Jetboots have the ability to fulfil an intermediate gap between riding in a mini-sub/swimmer delivery vehicle and swimming to a target under a swimmer’s own power, all without the need for a cumbersome diver propulsion vehicle. Because the diver doesn’t have to swim for miles to the target area unaided they can save their energy for critical tasks performed once at their destination.

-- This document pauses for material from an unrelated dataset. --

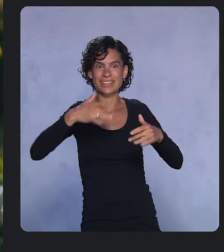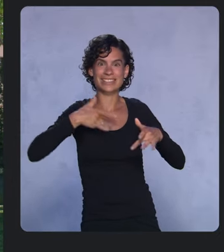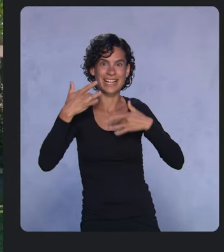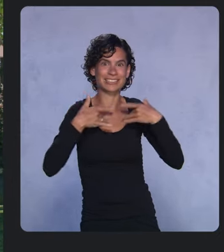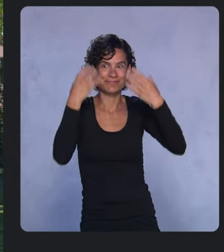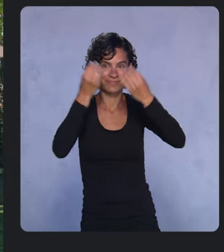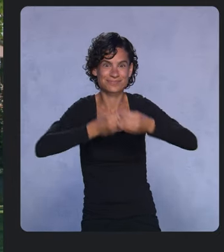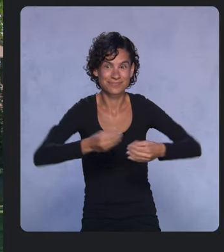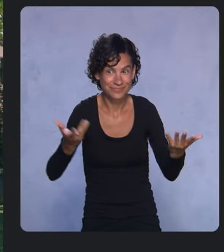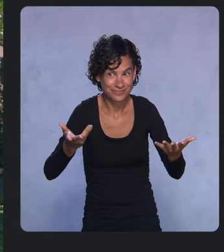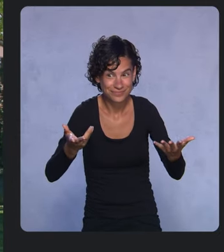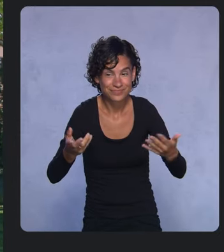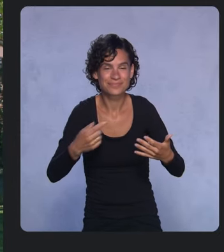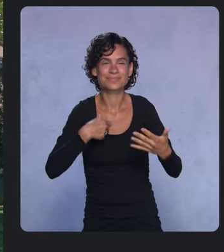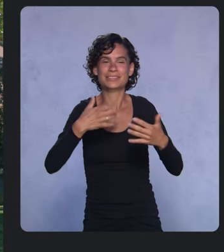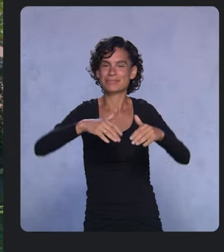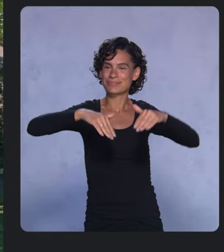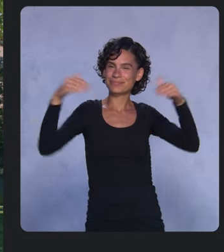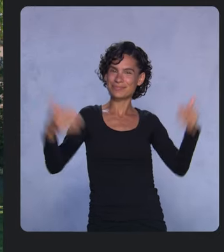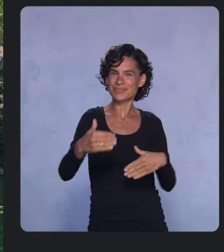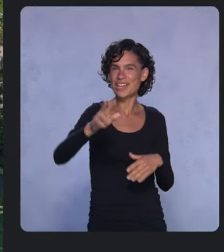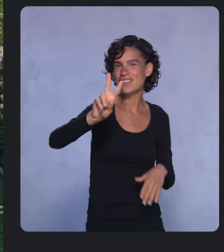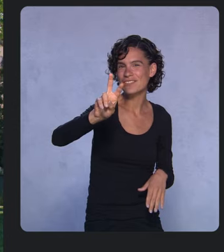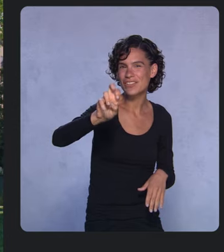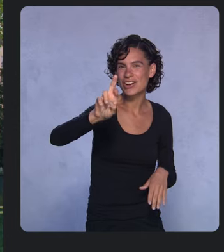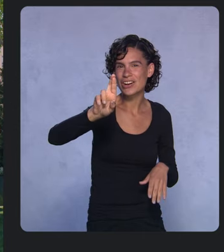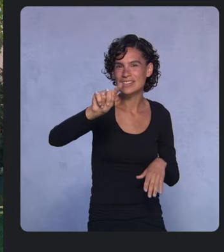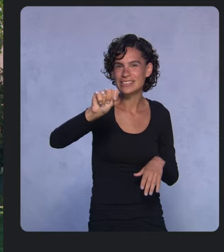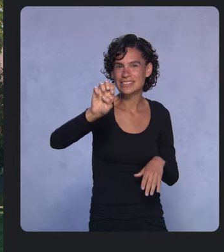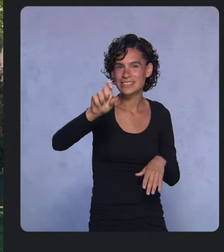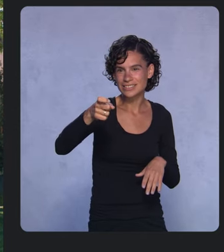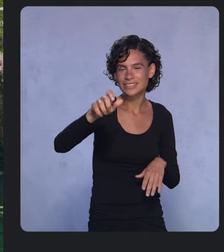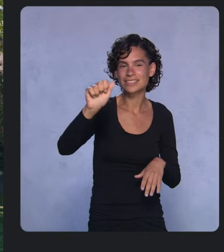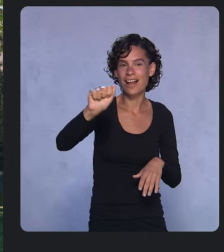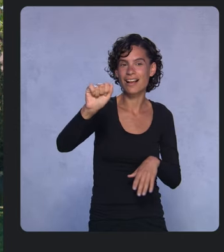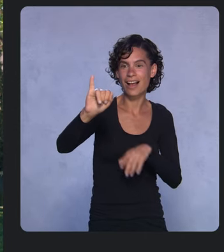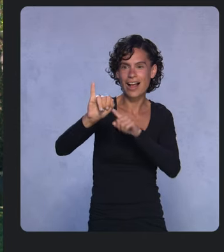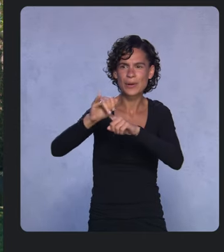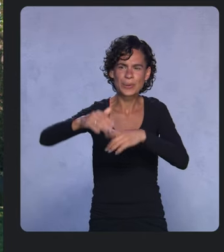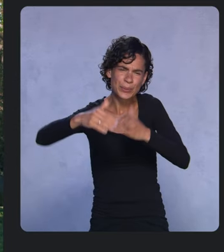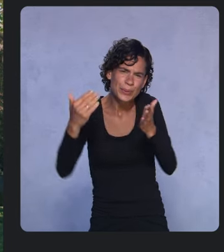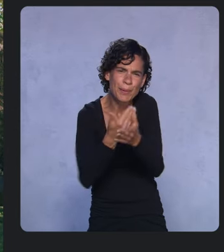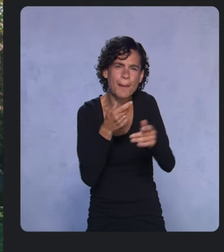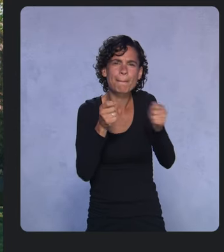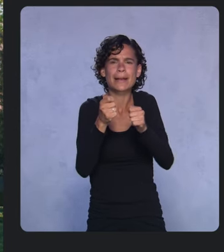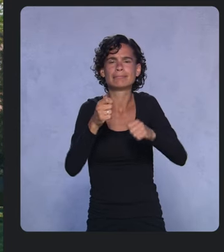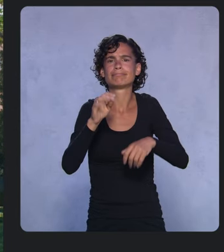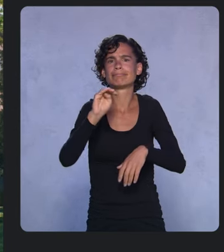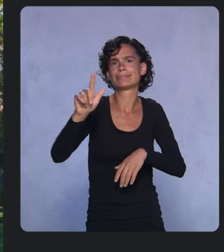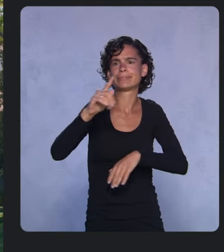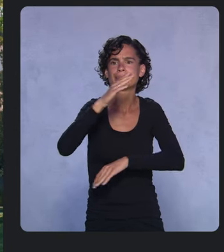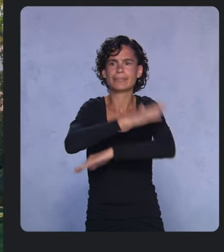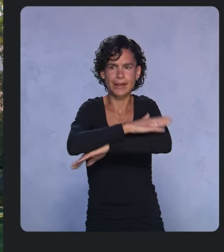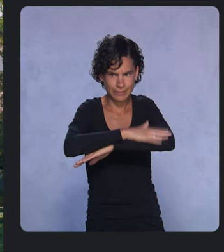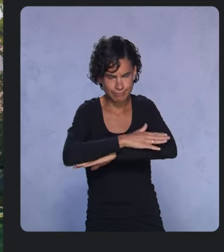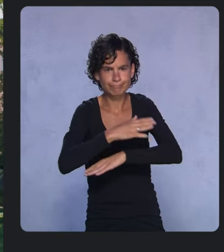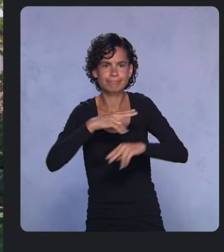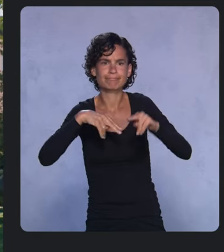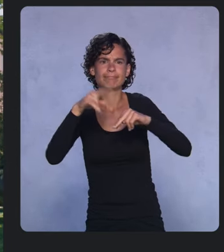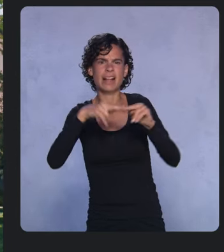I’d like to introduce Vertex AI, a new managed machine learning platform that is built off of our experience in creating machine learning tools.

To extend the system’s underwater range, lithium-ion battery packs can be switched out while underway. We talked to Patriot3, which said its boots can push the diver to a speed of about four knots, which is impressive, although battery life is much better conserved when operating at “swimmer” speed, or around one knot. A recent test mission saw a pair of divers equipped with Jetboots traverse a dozen miles on just two battery packs each.
Although Patriot3 could not disclose which combat units use Jetboots, it says more than 600 systems have been deployed around the globe and that US Special Operations Command is a customer.
Clearly, the US Naval Special Warfare Command has these in inventory. You can see the government contracts for providing support and training their Jetboot inventory here and here, and US Army Special Operations Command seems to also be a user of the technology. There is even this awesome video of a badass disabled guy testing out a set of Navy SEAL-provided Jetboots.
The thing is that these things have many potential applications outside of the special operations community, including for ship repair, construction and salvage divers, for environmental research and for search and rescue operations to name a few.
And, let’s be honest, they look ridiculously fun.
The civilian market would likely have a demand for these although the price tag of $33,900 puts them outside of economical reach for the vast majority of sport divers. Patriot3 told The War Zone that they are working on developing a civilian model that will cost just a fraction of the price of the full-up militarized version, around a couple thousand dollars. Considering they allow the user to fly through the water like a fish while keeping their hands free to manipulate the world around them, that doesn’t seem like an unreasonable price tag at all.